Pictured people or hands with joints:

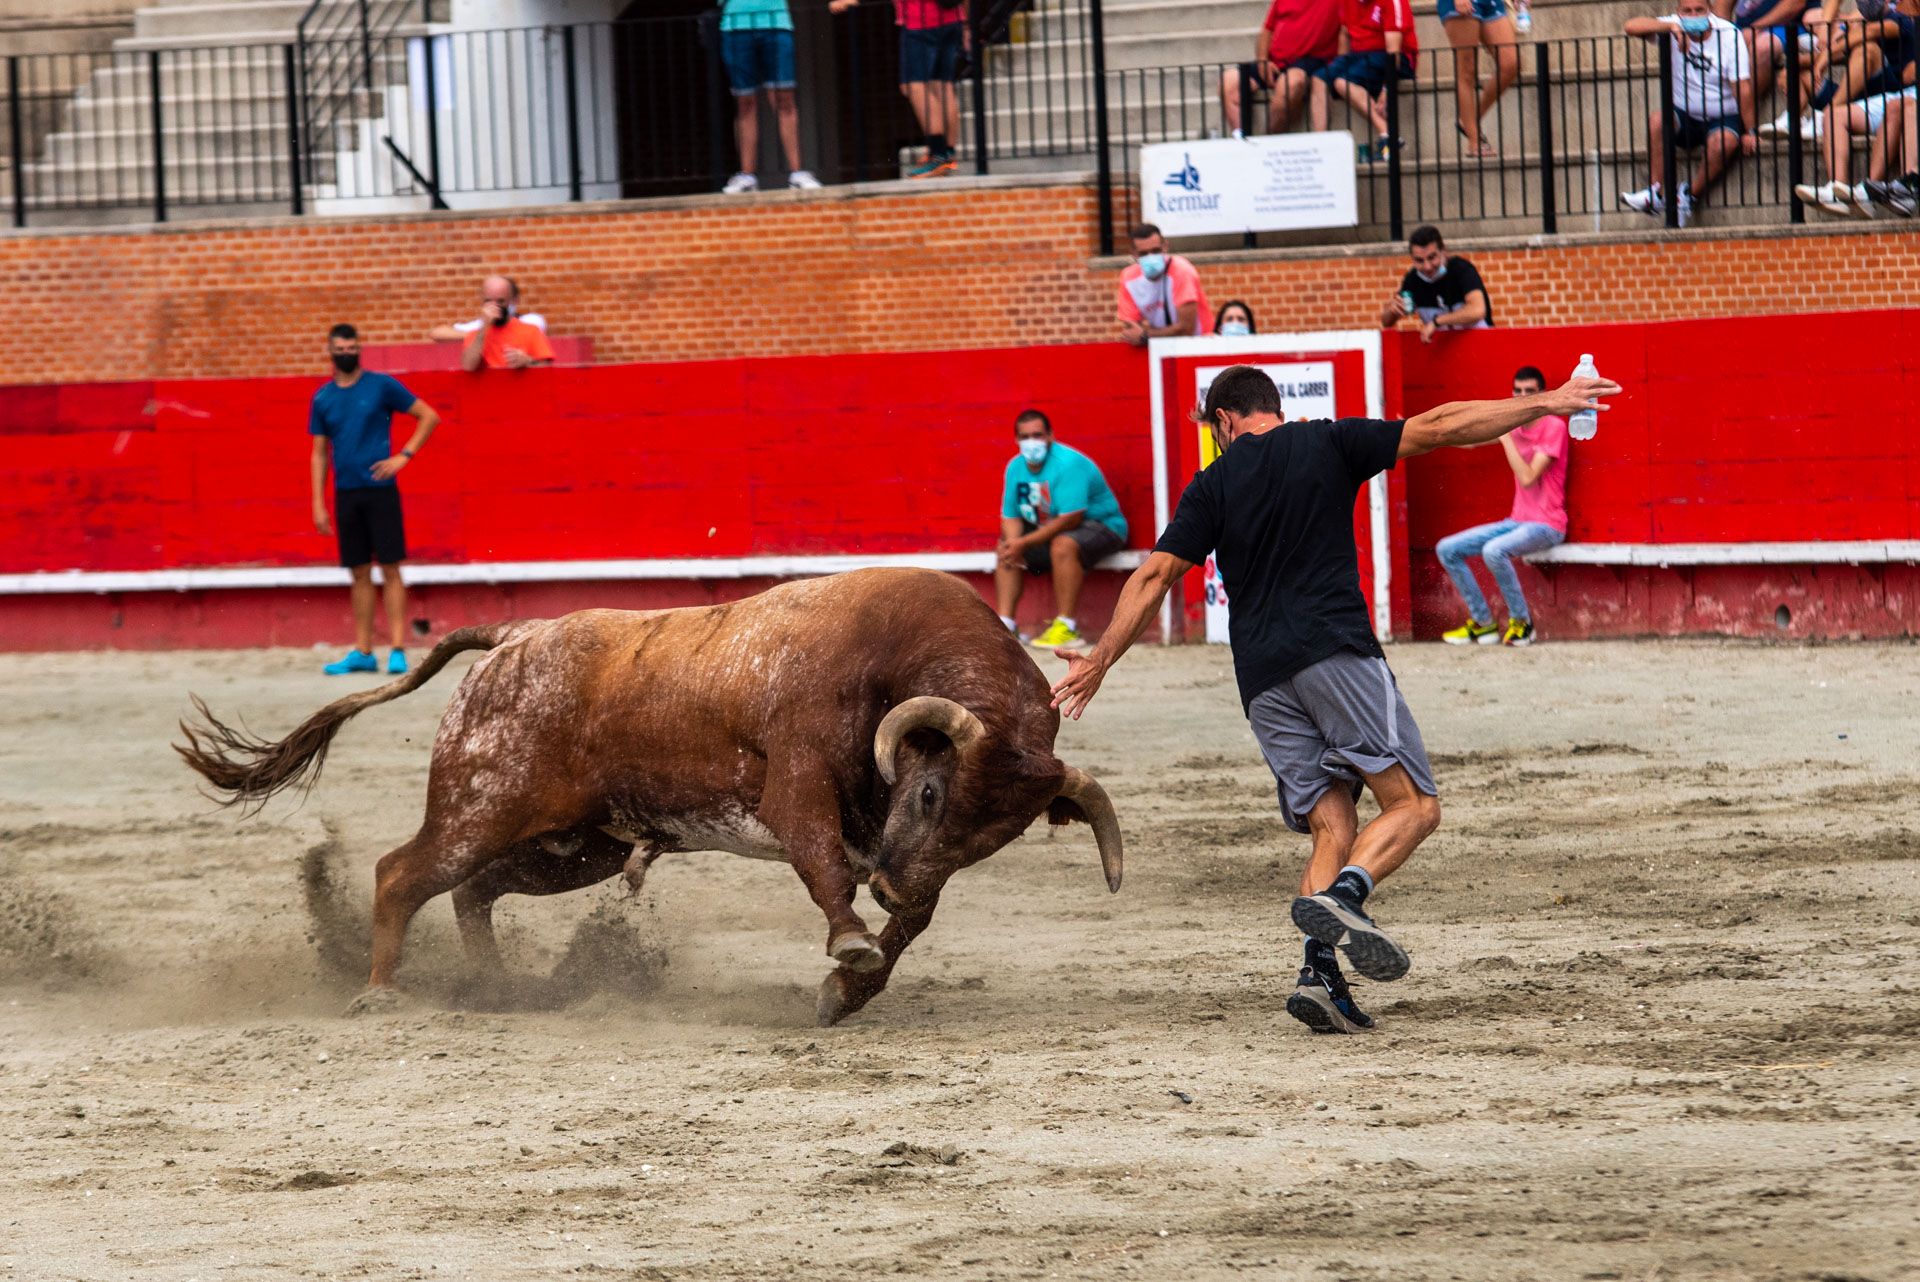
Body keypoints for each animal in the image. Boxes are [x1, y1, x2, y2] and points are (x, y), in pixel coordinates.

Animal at [176, 568, 1121, 1020]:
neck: (897, 655)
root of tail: (517, 635)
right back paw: (381, 994)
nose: (894, 884)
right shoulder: (797, 789)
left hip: (571, 847)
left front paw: (847, 990)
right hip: (481, 805)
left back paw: (496, 987)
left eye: (989, 840)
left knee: (474, 892)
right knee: (403, 874)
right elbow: (825, 867)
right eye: (927, 794)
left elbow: (910, 927)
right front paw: (850, 946)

**ACTIVITY:**
Return every line above exactly, omitting images.

**EXERCISE ANSWER:**
Body keypoints for each animal in the image. Boxes are [x1, y1, x2, y2] and points are (x, y), in pixel coordinates.

Animal at [176, 568, 1121, 1020]:
neck: (897, 655)
root of tail: (517, 635)
right back paw: (381, 994)
nose: (894, 884)
right shoulder: (797, 789)
left hip: (571, 847)
left front paw: (847, 990)
right hip: (481, 805)
left back paw: (496, 987)
left eye: (989, 840)
left knee: (474, 892)
right knee: (403, 874)
right elbow: (825, 867)
right eye: (927, 794)
left elbow: (910, 927)
right front paw: (850, 946)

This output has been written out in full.